Again, this is only if teams are able to complete a full schedule. Already in September, several teams in the ACC and Big 12 had one or more games postponed or canceled due to COVID-19 concerns.
Those leagues built in extra weeks to allow games to be rescheduled, however. The Big Ten and Pac-12 won’t have the same luxury: Big Ten teams will have no off weeks between Oct. 24 and Dec. 19, when the league will conduct its championship weekend, while the Pac-12 will proceed with no open dates beginning Nov. 6.
“If you’ve got two undefeated teams and one of them played eight games and one of them played five games, then I think you’ve got to give the team that played more games more consideration,” said former Virginia Tech coach Frank Beamer, a committee member from 2017-20.

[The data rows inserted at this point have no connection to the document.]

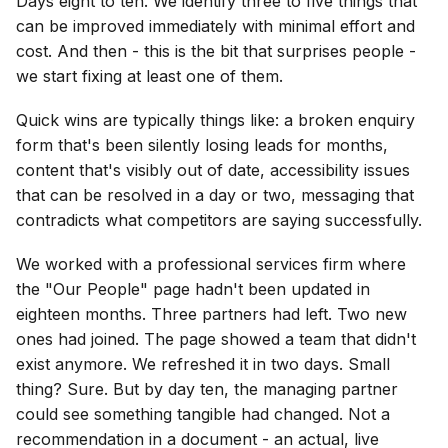
Days eight to ten. We identify three to five things that
can be improved immediately with minimal effort and
cost. And then - this is the bit that surprises people -
we start fixing at least one of them.
Quick wins are typically things like: a broken enquiry
form that's been silently losing leads for months,
content that's visibly out of date, accessibility issues
that can be resolved in a day or two, messaging that
contradicts what competitors are saying successfully.
We worked with a professional services firm where
the "Our People" page hadn't been updated in
eighteen months. Three partners had left. Two new
ones had joined. The page showed a team that didn't
exist anymore. We refreshed it in two days. Small
thing? Sure. But by day ten, the managing partner
could see something tangible had changed. Not a
recommendation in a document - an actual, live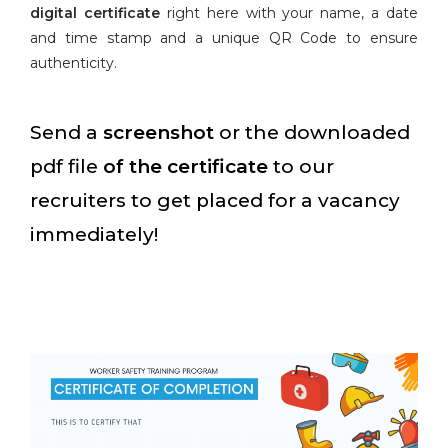
digital certificate
right here with your name, a date
and time stamp and a unique QR Code to ensure
authenticity.
Send a
screenshot
or the downloaded
pdf file
of the certificate
to our
recruiters to get placed for a vacancy
immediately!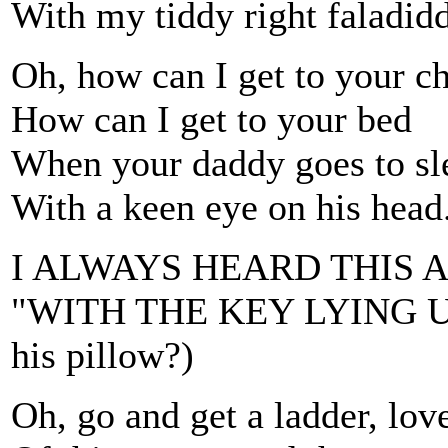
With my tiddy right faladidd
Oh, how can I get to your c
How can I get to your bed
When your daddy goes to sle
With a keen eye on his head
I ALWAYS HEARD THIS A
"WITH THE KEY LYING UN
his pillow?)
Oh, go and get a ladder, lov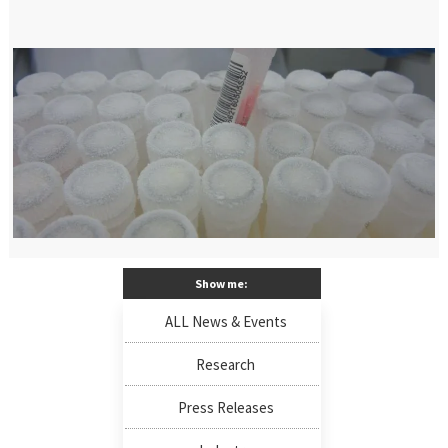
Show me:
ALL News & Events
Research
Press Releases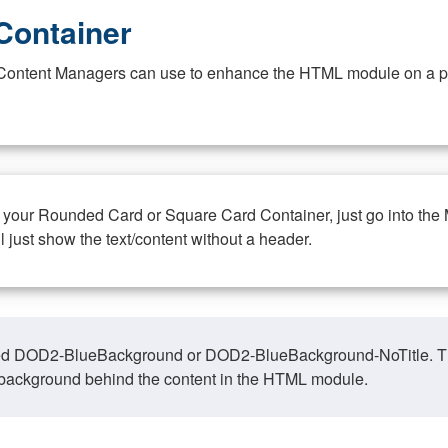
Container
at Content Managers can use to enhance the HTML module on a pa
n your Rounded Card or Square Card Container, just go into the
ll just show the text/content without a header.
ed DOD2-BlueBackground or DOD2-BlueBackground-NoTitle. This o
y, background behind the content in the HTML module.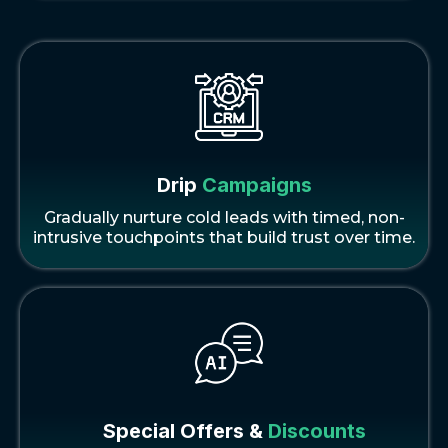
Drip
Campaigns
Gradually nurture cold leads with timed, non-
intrusive touchpoints that build trust over time.
Special Offers &
Discounts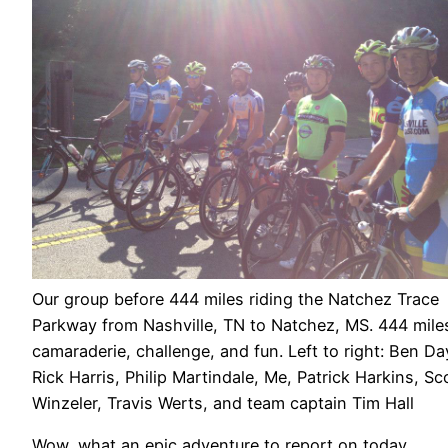
Our group before 444 miles riding the Natchez Trace
Parkway from Nashville, TN to Natchez, MS. 444 mile
camaraderie, challenge, and fun. Left to right: Ben Da
Rick Harris, Philip Martindale, Me, Patrick Harkins, Sc
Winzeler, Travis Werts, and team captain Tim Hall
Wow, what an epic adventure to report on today.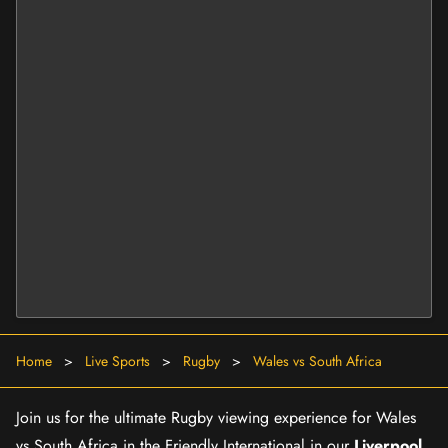
Home
>
Live Sports
>
Rugby
>
Wales vs South Africa
Join us for the ultimate Rugby viewing experience for Wales
vs South Africa in the Friendly International in our
Liverpool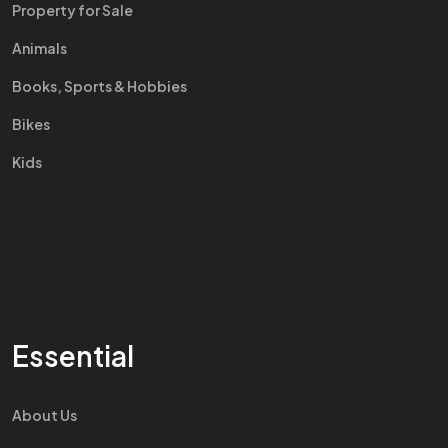
Property for Sale
Animals
Books, Sports & Hobbies
Bikes
Kids
Essential
About Us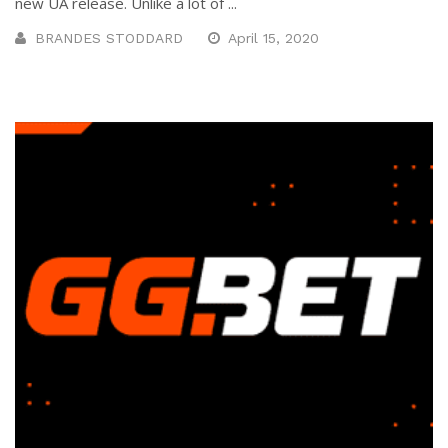
new UA release. Unlike a lot of ...
BRANDES STODDARD
April 15, 2020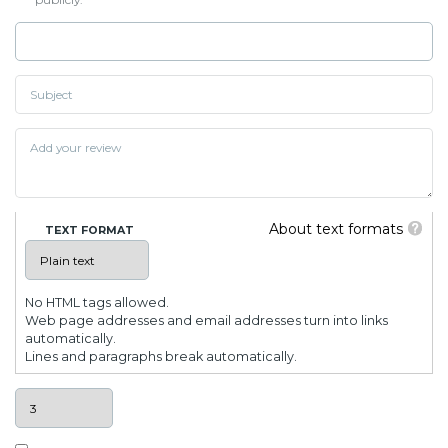
About text formats
TEXT FORMAT
No HTML tags allowed.
Web page addresses and email addresses turn into links
automatically.
Lines and paragraphs break automatically.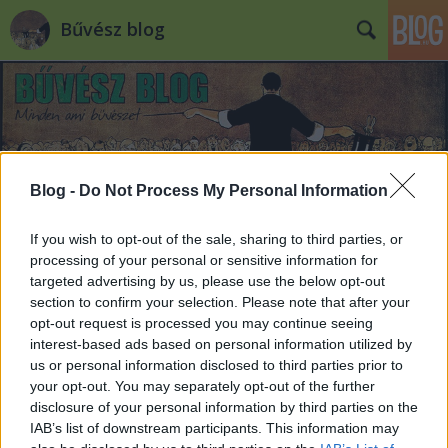
Bűvész blog
Blog -
Do Not Process My Personal Information
Címkék
»
margitsziget
If you wish to opt-out of the sale, sharing to third parties, or
processing of your personal or sensitive information for
Nagy Molnár Dávid illúzióshowja
targeted advertising by us, please use the below opt-out
vasárnap
section to confirm your selection. Please note that after your
opt-out request is processed you may continue seeing
Kelle Botond
•
2008. június 16.
7
interest-based ads based on personal information utilized by
us or personal information disclosed to third parties prior to
your opt-out. You may separately opt-out of the further
Csak emlékeztetőül: most vasárnap (22-én) este lesz
disclosure of your personal information by third parties on the
Magic and Dance "Varázstánc" címmel Nagy Molnár
IAB’s list of downstream participants. This information may
Dávid és a Botafogo Táncegyüttes egész estés tánc-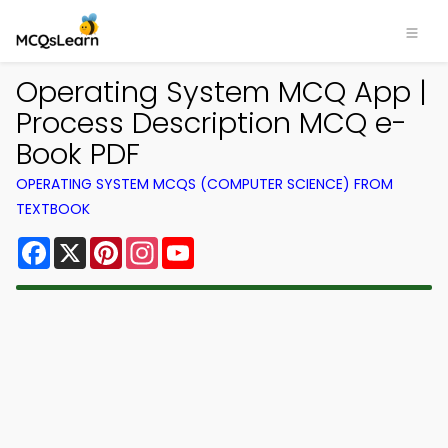
Operating System MCQ App |
Process Description MCQ e-
Book PDF
OPERATING SYSTEM MCQS (COMPUTER SCIENCE) FROM
TEXTBOOK
Facebook
X
Pinterest
Instagram
YouTube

Even the best-case scenario — where every team plays its full number of games, even if that total varies across the FBS — complicates the normal selection process. The worst-case scenario, where teams play even fewer games than already scheduled, might turn the selection procedure into a guessing game as committee members extrapolate results from abbreviated seasons.

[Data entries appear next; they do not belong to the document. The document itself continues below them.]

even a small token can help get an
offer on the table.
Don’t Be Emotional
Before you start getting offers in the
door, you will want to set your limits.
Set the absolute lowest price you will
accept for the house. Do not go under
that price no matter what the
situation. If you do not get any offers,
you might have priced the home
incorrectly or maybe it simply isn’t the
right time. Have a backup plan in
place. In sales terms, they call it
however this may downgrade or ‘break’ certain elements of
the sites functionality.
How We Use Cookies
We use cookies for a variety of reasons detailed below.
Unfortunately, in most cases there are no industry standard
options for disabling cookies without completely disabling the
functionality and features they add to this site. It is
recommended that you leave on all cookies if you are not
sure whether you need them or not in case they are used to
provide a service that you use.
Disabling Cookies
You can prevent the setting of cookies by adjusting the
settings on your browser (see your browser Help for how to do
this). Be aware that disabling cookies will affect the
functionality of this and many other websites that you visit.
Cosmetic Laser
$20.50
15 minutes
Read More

“Since there aren’t as many non-conference games as normal, certain tools used by the committee, such as head-to-head results and results against common opponents, will have limitations this year. Evaluating strength of schedule will also be different,” Hancock said.
“As for the difference in the number of games teams play, well, the committee has dealt successfully with that nearly every season. Those were one- or two-game differences; this year could be more. We’ll have to see about that, but the committee will be prepared.”
The difference in games played could muddy the waters enough to create an avenue to the semifinals for a team from the Group of Five, even if the deck is pretty well stacked against programs from outside the major conferences. If still a long shot, if Central Florida goes unbeaten on a 10-game schedule the Knights would argue for having achieved more than a Power Five champion on a six- or seven-game schedule.
The strangeness of this year’s playoff chase has already fueled calls to expand the postseason bracket to six or eight teams. (The 12-year playoff contract runs through the 2025-2026 season.) Pac-12 Commissioner Larry Scott broached the idea of expanding this year’s field during a meeting Wednesday with the playoff management committee but his proposal was not approved, Hancock said.
The argument for immediate expansion in time for this coming postseason is that casting a wider net is the only way to ensure that teams are not penalized or promoted for playing fewer or more games as a result of COVID-19.
“That’s the only thing that makes sense now because you’ll have some teams who have a 12-game schedule, that they may play 10,” said Stanford coach David Shaw. “Some that have an eight-game schedule, they may play six. We may have some in our conference that have a six-game schedule or a seven-game schedule, technically, and they may play five or four.
“The playoff committee is going to have a difficult job ahead. I don’t envy them. I know they are conscientious human beings and I know they’ll do the best job they can. But eventually, we’re just going to have to expand because it’s the only thing that makes sense.”
It wouldn’t be the playoff without the debate. But it’s possible to go through the week-to-week debate over the rankings without ending the process in controversy — there’s been little to no controversy over the top four in each of the past two years. During the 2020 playoff race, the controversy will be nearly impossible to avoid.
“I think there’s going to be a difference of opinion regardless,” Beamer said. “I don’t think it ever happens that everybody in the country says, ‘That’s the right four teams that should be there. That’s the perfect four.’ I don’t believe that’s going to happen.”